Q: Doctor my brother is 32 years old and has been diagnosed with axillary nerve injury, please guide.

A: The Axillary nerve, also known as the circumflex nerve, constitutes an upper extremity nerve affiliated with the posterior cord (C5-C6), offering motor innervation to the deltoid and teres minor muscles. Injury to the axillary nerve can result from various causes such as compressive force, traction injury following anterior dislocation of the shoulder, or forced abduction movement of the shoulder joint.

Manifestations of an axillary nerve injury encompass localized neuropathy, presenting signs and symptoms like pain in the deltoid and anterior shoulder area, loss of movement and/or sensation in the shoulder region, and reported or observed weakness in the deltoid and teres minor muscles during abduction and external rotation. Nerve regeneration occurs at an estimated rate of approximately 1 millimeter per day, leading to a potentially long and discouraging recovery for the patient.

The initial 0-2 weeks of physiotherapy involve shoulder immobilization through a sling after reduction, isometric strengthening with dosing of 10 seconds for 6 repetitions twice a day within pain limits, and joint mobility exercises encompassing passive and active range of motion for the shoulder, elbow, wrist, and hand.

Moving into the 2-4 week phase, joint mobility exercises continue, including passive/active-assisted range of motion for the shoulder and active range of motion for the elbow, wrist, and hand. Strengthening of target muscles, postural/periscapular muscular strengthening, and neuromuscular re-education are introduced, focusing on the deltoid, rhomboid major/minor, serratus anterior, and upper/middle/lower trapezius. From 4-6 weeks, the sling is discontinued, and a light resistive strengthening program is initiated, targeting the deltoids, rotator cuff muscles, and postural muscles. Proprioceptive techniques such as PNF diagonals and closed-chained activities like wall push-ups, table exercises, and floor exercises are introduced.

At 6 weeks, the rehabilitation plan continues with a focus on range of motion, glenohumeral and scapulothoracic stabilization/strengthening exercises, proprioception, and joint mobility while maintaining optimal conditions for tissue healing. Initiation of sport/job-specific activities begins, progressing to a full return as the patient's functional status allows. There is no consensus on when returning to sport/work is appropriate, but improvement on EMG and at least 80% return of deltoid muscle strength are recommended. Return to activity for shoulder dislocation is suggested at approximately 12 weeks and 16 weeks for competitive sports.

Conservative physical therapy treatment may extend between 3 to 6 months. It is crucial for the physical therapist to continuously monitor axillary nerve reinnervation progress and contact the patient's physician if no improvement is observed between 3 to 4 months. The progression of interventions with increased weight or resistance should be tailored to each patient's individual pain tolerance and perceived joint stability during controlled movements.

Q: Doctor, how can a physiotherapist help in depression?

A: A crucial aspect of a physical therapist's role is the recognition of signs and symptoms associated with depression, as well as common disorders linked to this mental health condition. By being sensitive to these indicators, therapists can systematically document them in the care plan and promptly inform physicians when necessary, facilitating appropriate medical interventions for patients experiencing depression. This heightened awareness proves particularly valuable given the emotional instability often associated with depression.

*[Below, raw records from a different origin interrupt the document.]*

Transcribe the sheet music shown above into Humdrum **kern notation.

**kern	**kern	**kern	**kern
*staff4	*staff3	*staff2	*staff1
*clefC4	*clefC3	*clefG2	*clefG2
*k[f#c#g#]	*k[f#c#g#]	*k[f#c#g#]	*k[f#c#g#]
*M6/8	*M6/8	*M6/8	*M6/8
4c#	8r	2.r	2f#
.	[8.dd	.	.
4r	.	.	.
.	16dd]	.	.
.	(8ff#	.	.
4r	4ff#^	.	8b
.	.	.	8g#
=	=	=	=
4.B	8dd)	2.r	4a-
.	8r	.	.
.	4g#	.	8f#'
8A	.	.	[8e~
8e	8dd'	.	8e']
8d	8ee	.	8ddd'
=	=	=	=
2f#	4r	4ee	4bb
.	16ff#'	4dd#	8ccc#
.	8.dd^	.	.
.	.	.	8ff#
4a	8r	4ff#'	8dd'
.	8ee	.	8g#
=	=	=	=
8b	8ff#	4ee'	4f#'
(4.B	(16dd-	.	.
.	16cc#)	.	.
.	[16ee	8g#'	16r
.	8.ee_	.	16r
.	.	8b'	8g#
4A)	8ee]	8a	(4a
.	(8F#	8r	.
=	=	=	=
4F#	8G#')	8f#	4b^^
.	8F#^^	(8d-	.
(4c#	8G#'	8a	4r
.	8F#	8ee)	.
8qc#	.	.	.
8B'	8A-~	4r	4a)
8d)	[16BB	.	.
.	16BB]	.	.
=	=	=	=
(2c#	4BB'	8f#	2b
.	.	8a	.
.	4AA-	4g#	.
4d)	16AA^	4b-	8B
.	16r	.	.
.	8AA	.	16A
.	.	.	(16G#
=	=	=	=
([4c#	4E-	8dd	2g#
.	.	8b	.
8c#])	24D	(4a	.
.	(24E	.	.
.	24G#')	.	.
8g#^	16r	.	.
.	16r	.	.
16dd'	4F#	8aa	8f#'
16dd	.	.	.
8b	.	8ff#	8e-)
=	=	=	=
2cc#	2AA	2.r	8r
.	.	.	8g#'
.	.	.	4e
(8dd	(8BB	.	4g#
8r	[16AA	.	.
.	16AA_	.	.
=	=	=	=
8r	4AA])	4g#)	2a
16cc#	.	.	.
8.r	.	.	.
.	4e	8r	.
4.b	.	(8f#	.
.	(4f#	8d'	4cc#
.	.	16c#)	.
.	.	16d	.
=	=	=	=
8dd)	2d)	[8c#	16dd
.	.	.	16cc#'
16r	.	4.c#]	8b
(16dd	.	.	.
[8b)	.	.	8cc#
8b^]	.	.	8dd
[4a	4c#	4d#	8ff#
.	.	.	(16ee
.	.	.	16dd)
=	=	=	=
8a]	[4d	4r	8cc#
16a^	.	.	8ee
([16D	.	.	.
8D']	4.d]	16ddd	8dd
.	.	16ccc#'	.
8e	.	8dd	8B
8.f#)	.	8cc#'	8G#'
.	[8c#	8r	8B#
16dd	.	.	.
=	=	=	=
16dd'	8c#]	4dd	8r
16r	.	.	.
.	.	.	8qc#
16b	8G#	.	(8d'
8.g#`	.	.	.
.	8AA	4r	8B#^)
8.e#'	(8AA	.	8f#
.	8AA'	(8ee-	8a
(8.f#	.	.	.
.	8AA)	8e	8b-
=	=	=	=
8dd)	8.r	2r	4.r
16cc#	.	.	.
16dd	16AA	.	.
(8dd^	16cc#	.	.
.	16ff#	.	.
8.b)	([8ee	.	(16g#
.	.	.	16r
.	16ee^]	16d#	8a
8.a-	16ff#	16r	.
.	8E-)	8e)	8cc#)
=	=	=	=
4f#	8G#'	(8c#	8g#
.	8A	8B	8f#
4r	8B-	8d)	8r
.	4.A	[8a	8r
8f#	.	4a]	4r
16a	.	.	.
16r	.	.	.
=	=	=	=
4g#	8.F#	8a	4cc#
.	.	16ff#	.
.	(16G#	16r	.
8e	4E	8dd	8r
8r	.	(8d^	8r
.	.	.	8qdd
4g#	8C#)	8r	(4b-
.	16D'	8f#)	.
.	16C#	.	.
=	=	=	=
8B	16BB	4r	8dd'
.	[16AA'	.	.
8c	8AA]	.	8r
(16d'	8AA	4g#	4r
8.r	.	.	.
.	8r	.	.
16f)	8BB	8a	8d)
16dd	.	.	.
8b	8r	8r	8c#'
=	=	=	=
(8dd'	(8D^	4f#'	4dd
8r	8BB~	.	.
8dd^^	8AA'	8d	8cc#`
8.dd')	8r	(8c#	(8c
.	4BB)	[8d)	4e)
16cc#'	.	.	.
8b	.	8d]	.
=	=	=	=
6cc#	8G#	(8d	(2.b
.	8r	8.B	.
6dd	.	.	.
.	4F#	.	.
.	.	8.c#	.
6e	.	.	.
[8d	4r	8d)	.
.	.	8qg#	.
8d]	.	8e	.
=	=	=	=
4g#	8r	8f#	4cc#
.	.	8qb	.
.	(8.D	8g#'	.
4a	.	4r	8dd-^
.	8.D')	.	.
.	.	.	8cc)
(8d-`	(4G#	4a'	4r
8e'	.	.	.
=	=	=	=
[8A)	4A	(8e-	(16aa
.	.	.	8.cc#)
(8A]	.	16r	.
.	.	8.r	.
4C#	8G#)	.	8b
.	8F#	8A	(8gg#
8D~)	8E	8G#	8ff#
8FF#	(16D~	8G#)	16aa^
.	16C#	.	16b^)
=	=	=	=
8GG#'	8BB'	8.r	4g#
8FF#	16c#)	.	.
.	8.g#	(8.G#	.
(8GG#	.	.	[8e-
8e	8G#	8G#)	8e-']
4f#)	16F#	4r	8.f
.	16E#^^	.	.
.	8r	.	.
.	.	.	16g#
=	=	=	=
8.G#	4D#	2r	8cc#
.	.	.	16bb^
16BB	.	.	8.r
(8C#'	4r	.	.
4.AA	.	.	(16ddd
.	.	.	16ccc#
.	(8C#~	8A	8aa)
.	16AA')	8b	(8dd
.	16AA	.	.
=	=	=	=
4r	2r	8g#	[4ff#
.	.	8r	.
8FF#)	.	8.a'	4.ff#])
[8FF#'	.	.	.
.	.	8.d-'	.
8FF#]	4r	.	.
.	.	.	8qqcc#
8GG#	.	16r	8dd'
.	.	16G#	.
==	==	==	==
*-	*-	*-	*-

Therapists adept at identifying these signs can skillfully navigate various situations, redirecting patients towards alternative activities, providing relevant instructions, or engaging them in more positive conversation topics.

The comprehensive management of depression within physiotherapy involves a holistic approach that seamlessly integrates physical activity and exercise with psychological support. Numerous studies have highlighted the positive impact of physical activity on mood and mental well-being, attributed to the increased release of endorphins, natural mood-boosting chemicals in the brain. It becomes imperative to select enjoyable and sustainable activities—such as walking, cycling, swimming, or dancing—for long-term adherence to the treatment plan. Physiotherapists, recognizing the significance of regular exercise, seamlessly incorporate it into their treatment plans, leveraging its proven efficacy in alleviating depression symptoms and enhancing overall mental health.

Furthermore, physiotherapists may introduce relaxation exercises, breathing techniques, and mindfulness-based interventions tailored to meet the specific needs of each individual. This multifaceted approach enhances stress management and contributes to the overall improvement of mental health. Emotional support and encouragement from physiotherapists play a pivotal role in this context, creating a positive and supportive treatment environment. This, in turn, empowers patients to feel more comfortable and motivated to adhere to their treatment plans, fostering both physical and mental well-being. By actively promoting a healthy lifestyle encompassing exercise, emotional support, and a positive treatment environment, physical therapists play a crucial and holistic role in addressing the multifaceted dimensions of their patients' overall health.